Impact of Scatter and Attenuation Corrections for Iodine-131 Two-Dimensional Quantitative Imaging in Patients

This study assessed the impact of scatter and attenuation corrections on the estimated activity delivered to whole body and liver in five patients included in a radioimmunotherapy clinical trial.

Before injection of the radiopharmaceutical, transmission images were acquired with the Transmission Attenuation Correction - Whole-body (SMVi-GEMS) prototype. Emission images were obtained in energy-indexed list mode at least four times after injection. 20% window and scatter-corrected images (Dual Energy Window-DEW and Triple Energy Window-TEW) were generated.

Whole-body activity was calculated 1-h after injection(and compared with injected activity). Cumulated activities in whole body and liver were determined according to the geometric mean approach.

The mean relative error made in estimations of whole-body activity at 1-h was 6.9+/-10.3% without corrections. Taking scatter into account led to underestimation, but reduced the influence of patient morphotype (-40.0+/-7.6% and -43.3+/-6.2% for DEW and TEW). Attenuation correction led to a large overestimation, whether used alone (155.2+/-39.0%) or associated with scatter correction (39.6+/-10.4% and 35.9+/-10.2% for DEW and TEW).

Compared to the geometric mean alone, scatter correction led to a reduction of cumulated activities of around 45% for whole body and less than 30% for liver. Attenuation correction had a more marked impact, particularly for liver where estimated cumulated activity increased from 150 to 300%. Preliminary scatter correction limited the increase to 100% for DEW and 150% for TEW in liver and to 25% for both DEW and TEW in whole body.

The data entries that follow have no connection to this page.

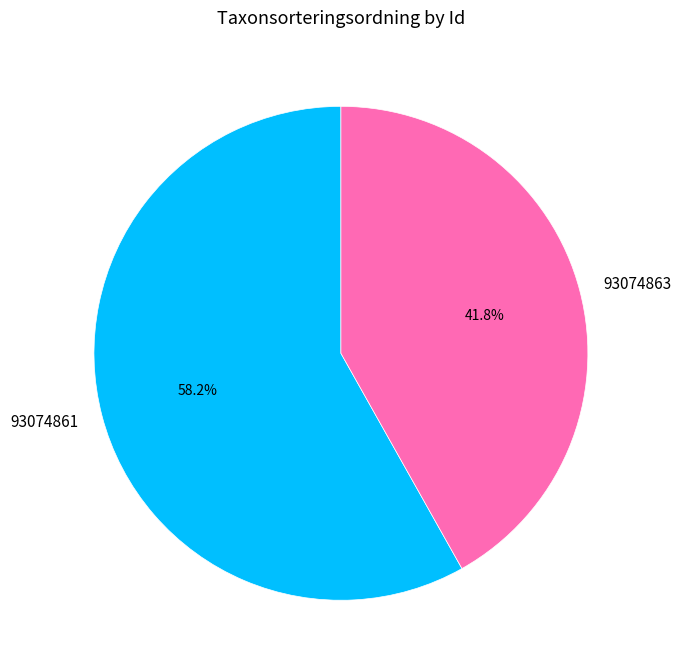

Which category has the smallest portion of the pie?

93074863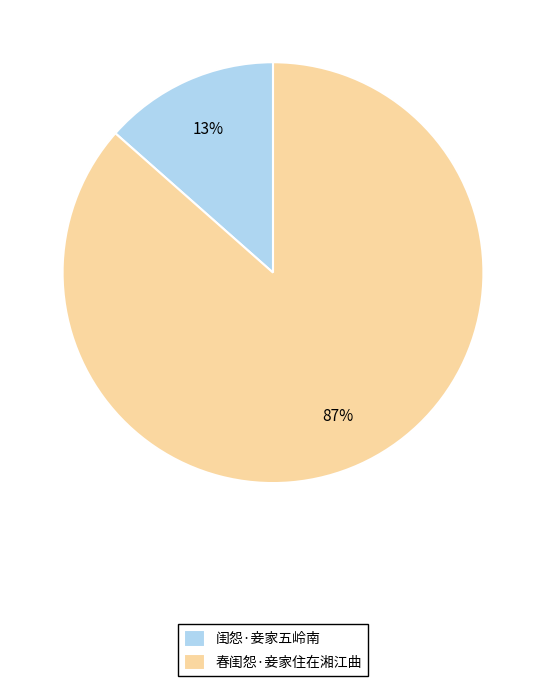

Is it true that 闺怨·妾家五岭南 is 21% of the pie?

False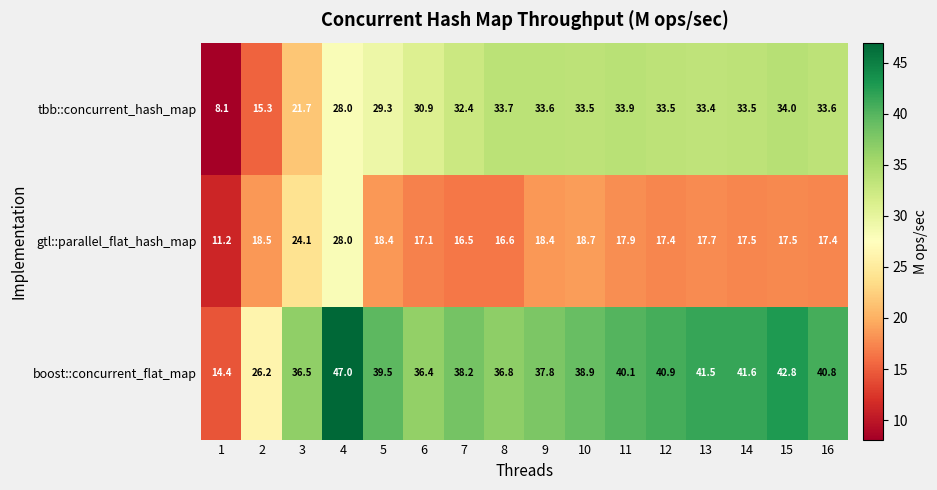

Between 4 and 10, which series saw the biggest shift?

gtl::parallel_flat_hash_map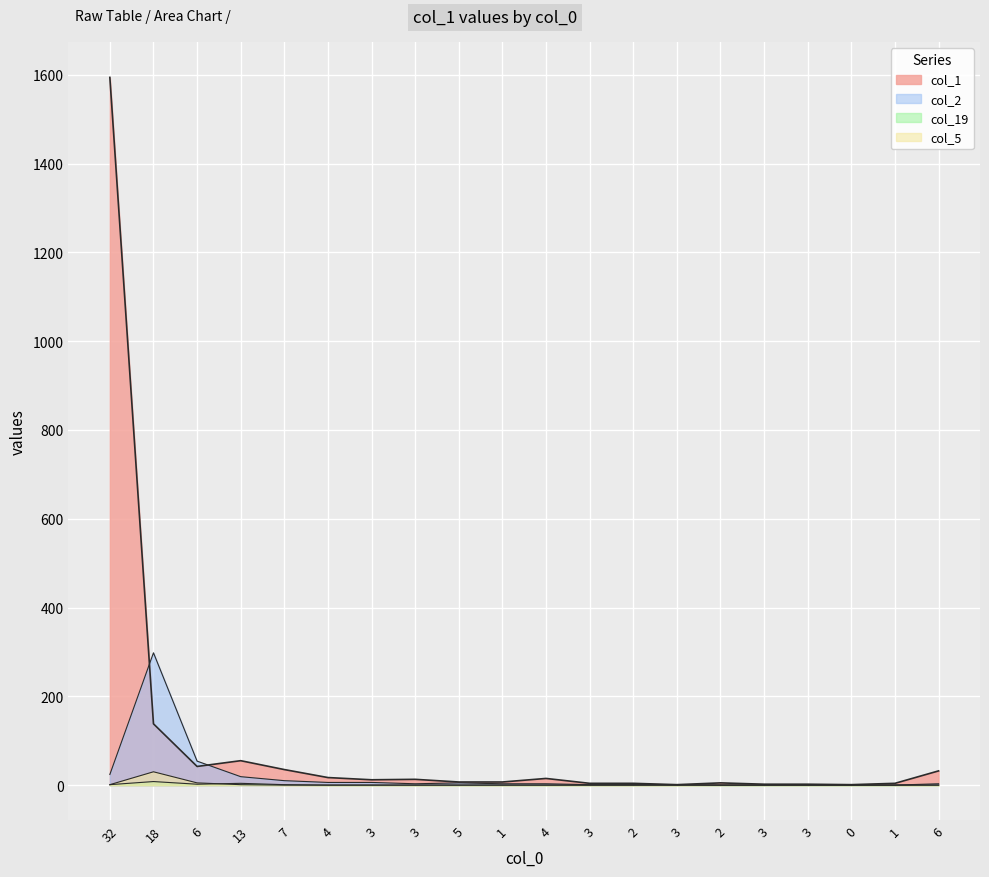

Is it true that col_2 equals 2 at 3?

False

Although this would probably be different at the organ level, the calculation of whole-body activity without scatter and attenuation correction gave the lowest biases. But from a scientific point of view, this cannot be a satisfactory method. Attenuation correction has a greater impact than scatter correction. The association of both corrections is not sufficient to obtain accurate absolute quantification. Other factors limit planar quantification with iodine-131, notably auto-absorption of sources, septal penetration of high-energy photons through the collimator and superimposition of sources.